I hope your new year is off to a good start! Contests and operating activities are beginning to appear once again. The Italian QRP Club’s quarterly operating event is drawing to a close at 23:59 UTC tomorrow, and the very popular ARRL RTTY Roundup is going on right now. The roundup involves more than just RTTY—you can use PSK31 and PSK63, too. You’ve got until tomorrow, early evening…get to work at having fun!
It’s been good to see that many club members have been paying their dues on-line. There’s a link in our right-hand menu. Dues are the lifeblood of the club. Please pay yours!
UPDATE: you can read more about Tabby’s Star, mentioned by N5BB…and read the latest scientific paper on the star at arxiv.org.
Hamvention tickets are now on sale, and if you miss the old, decrepit hallowed venue, some urban explorers have taken a hike through the cavernous halls of old junk.

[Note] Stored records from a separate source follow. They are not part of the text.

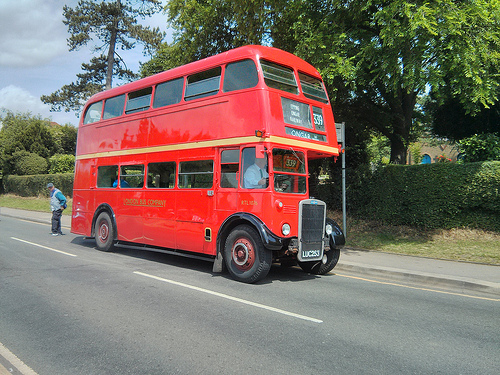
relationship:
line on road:
[104, 252, 324, 364] [30, 208, 168, 346]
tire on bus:
[80, 211, 137, 254] [68, 63, 378, 276]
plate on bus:
[294, 245, 325, 259] [68, 63, 378, 276]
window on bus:
[178, 155, 219, 194] [68, 63, 378, 276]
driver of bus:
[246, 146, 271, 190] [68, 63, 378, 276]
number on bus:
[312, 111, 334, 132] [68, 63, 378, 276]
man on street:
[34, 183, 68, 239] [41, 225, 79, 372]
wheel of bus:
[224, 200, 268, 280] [68, 63, 378, 276]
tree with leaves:
[290, 16, 459, 187] [426, 3, 499, 102]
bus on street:
[68, 63, 378, 276] [41, 225, 79, 372]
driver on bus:
[246, 146, 271, 190] [68, 63, 378, 276]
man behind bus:
[34, 183, 68, 239] [68, 63, 378, 276]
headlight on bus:
[273, 219, 307, 256] [68, 63, 378, 276]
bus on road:
[68, 63, 378, 276] [30, 208, 168, 346]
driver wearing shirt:
[246, 146, 271, 190] [242, 161, 266, 188]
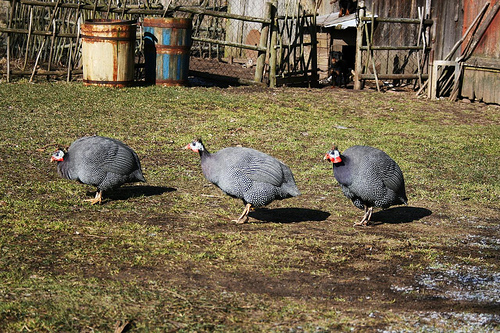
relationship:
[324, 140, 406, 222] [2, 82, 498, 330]
guinea hen are in grass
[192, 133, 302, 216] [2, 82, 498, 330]
guinea hen are in grass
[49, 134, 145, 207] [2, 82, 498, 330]
guinea hen are in grass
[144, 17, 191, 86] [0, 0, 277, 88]
trash against fence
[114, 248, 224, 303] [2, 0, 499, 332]
ground in turkey farm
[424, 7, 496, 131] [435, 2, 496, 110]
wood leaning against building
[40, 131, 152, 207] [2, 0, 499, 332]
bird on turkey farm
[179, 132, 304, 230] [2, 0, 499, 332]
bird on turkey farm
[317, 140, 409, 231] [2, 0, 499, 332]
bird on turkey farm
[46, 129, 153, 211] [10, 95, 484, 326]
turkeys walking on grass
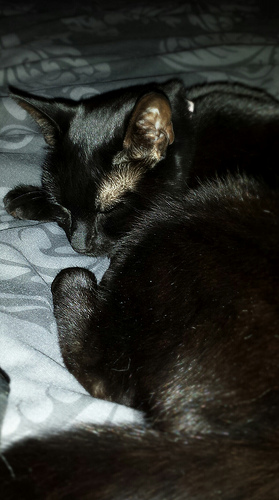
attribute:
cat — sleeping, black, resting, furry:
[3, 76, 278, 499]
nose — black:
[72, 243, 94, 257]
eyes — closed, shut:
[45, 193, 127, 222]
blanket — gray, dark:
[1, 0, 278, 448]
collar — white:
[172, 93, 200, 129]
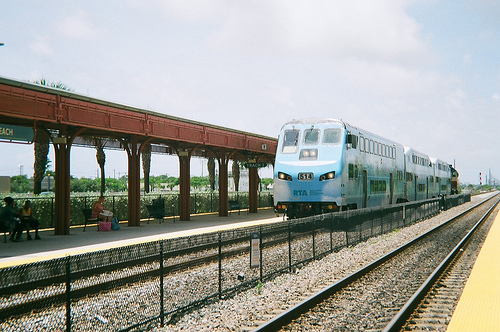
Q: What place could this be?
A: It is a station.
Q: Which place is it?
A: It is a station.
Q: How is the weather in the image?
A: It is clear.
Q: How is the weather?
A: It is clear.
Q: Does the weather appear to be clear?
A: Yes, it is clear.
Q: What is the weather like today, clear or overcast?
A: It is clear.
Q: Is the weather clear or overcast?
A: It is clear.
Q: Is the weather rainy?
A: No, it is clear.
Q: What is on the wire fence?
A: The sign is on the fence.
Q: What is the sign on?
A: The sign is on the fence.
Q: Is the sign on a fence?
A: Yes, the sign is on a fence.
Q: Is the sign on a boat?
A: No, the sign is on a fence.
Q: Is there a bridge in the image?
A: Yes, there is a bridge.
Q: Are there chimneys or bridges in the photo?
A: Yes, there is a bridge.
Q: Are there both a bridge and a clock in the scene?
A: No, there is a bridge but no clocks.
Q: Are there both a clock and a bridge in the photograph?
A: No, there is a bridge but no clocks.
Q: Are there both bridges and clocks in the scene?
A: No, there is a bridge but no clocks.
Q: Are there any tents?
A: No, there are no tents.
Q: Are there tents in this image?
A: No, there are no tents.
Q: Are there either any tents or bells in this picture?
A: No, there are no tents or bells.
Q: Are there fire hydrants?
A: No, there are no fire hydrants.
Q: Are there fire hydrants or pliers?
A: No, there are no fire hydrants or pliers.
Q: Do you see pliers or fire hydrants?
A: No, there are no fire hydrants or pliers.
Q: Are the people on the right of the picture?
A: No, the people are on the left of the image.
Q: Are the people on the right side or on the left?
A: The people are on the left of the image.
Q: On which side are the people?
A: The people are on the left of the image.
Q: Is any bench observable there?
A: Yes, there is a bench.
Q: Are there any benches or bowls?
A: Yes, there is a bench.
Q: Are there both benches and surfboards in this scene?
A: No, there is a bench but no surfboards.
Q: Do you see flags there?
A: No, there are no flags.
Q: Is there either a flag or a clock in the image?
A: No, there are no flags or clocks.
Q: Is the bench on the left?
A: Yes, the bench is on the left of the image.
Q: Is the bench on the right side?
A: No, the bench is on the left of the image.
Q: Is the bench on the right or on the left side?
A: The bench is on the left of the image.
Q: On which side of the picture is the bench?
A: The bench is on the left of the image.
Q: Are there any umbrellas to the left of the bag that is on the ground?
A: No, there is a bench to the left of the bag.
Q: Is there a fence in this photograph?
A: Yes, there is a fence.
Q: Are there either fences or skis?
A: Yes, there is a fence.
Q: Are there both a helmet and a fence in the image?
A: No, there is a fence but no helmets.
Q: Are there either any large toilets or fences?
A: Yes, there is a large fence.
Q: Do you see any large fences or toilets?
A: Yes, there is a large fence.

And I hope you’ll sign up for Winter Field Day. It’s like Field Day, only not as hot and much more informal and flexible. Even the ARRL is starting to notice how good this event is.
In the world of science, it’s mostly bad or sad, this week:
NASA legend John Young has died of pneumonia at the age of 87. The quintessential “astronaut’s astronaut,” Young flew twice in the Gemini program, twice during the Apollo Program, and twice on the Space Shuttle. His many concerns about safety issues caused NASA to end his career just after the Challenger disaster…but he is very much missed.
In case that’s not depressing enough, there’s more bad security news. If you listen to Geek Net, you know that every computer with an Intel CPU has a secret second computer, with a blank password, built in…and now things are even worse. Two new security bugs affect almost all modern computers, regardless of operating system: SPECTRE and Meltdown. At least, these two bugs are so bad that almost everyone has taken notice and solutions are starting to appear.
New “health” fads are often a bad idea. The latest one: raw water. You know, water with the cholera and dysentery left in. Those things are good, right? Don’t try this, not even once.
At least NASA will be launching a scientific instrument to continue John Young’s legacy of ultraviolet imaging!